%%
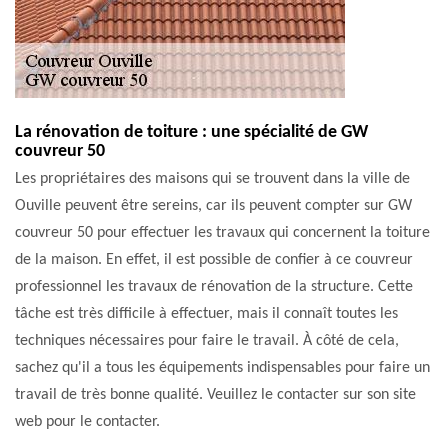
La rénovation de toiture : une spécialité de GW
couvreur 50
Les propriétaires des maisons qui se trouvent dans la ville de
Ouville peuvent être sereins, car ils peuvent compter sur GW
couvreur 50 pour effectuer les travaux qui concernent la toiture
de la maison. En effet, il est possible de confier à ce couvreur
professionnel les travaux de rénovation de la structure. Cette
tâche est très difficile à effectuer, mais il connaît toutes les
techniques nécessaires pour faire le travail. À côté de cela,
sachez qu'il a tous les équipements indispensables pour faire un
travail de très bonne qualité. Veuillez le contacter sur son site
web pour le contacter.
%%
%%
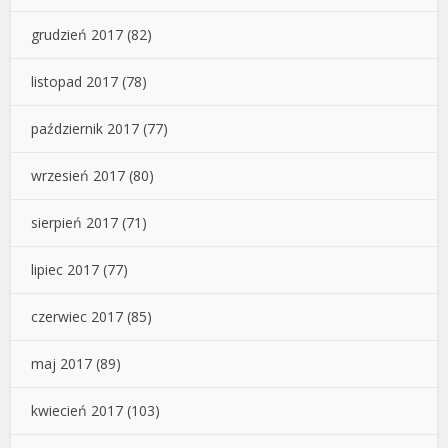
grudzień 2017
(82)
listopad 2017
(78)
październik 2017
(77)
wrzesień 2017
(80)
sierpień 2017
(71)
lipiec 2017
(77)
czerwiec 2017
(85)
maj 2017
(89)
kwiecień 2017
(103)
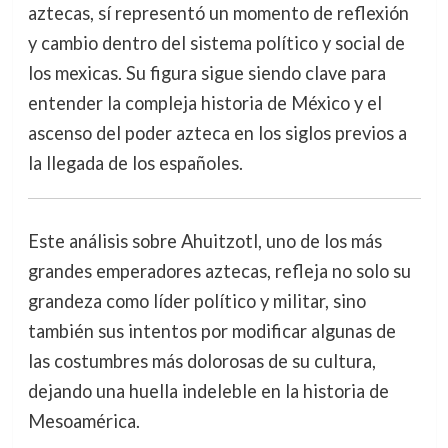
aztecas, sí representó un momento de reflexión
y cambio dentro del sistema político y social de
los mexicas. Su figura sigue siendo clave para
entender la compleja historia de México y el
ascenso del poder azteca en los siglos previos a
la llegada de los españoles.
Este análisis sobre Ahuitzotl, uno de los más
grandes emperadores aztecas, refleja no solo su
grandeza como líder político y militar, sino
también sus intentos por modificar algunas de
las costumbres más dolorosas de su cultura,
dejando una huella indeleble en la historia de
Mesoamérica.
%%
To-do item –
Copy out the lines of the records word for word, from the line containing "La rénovation de" through the line containing "techniques nécessaires pour".

The completed task –
La rénovation de toiture : une spécialité de GW
couvreur 50
Les propriétaires des maisons qui se trouvent dans la ville de
Ouville peuvent être sereins, car ils peuvent compter sur GW
couvreur 50 pour effectuer les travaux qui concernent la toiture
de la maison. En effet, il est possible de confier à ce couvreur
professionnel les travaux de rénovation de la structure. Cette
tâche est très difficile à effectuer, mais il connaît toutes les
techniques nécessaires pour faire le travail. À côté de cela,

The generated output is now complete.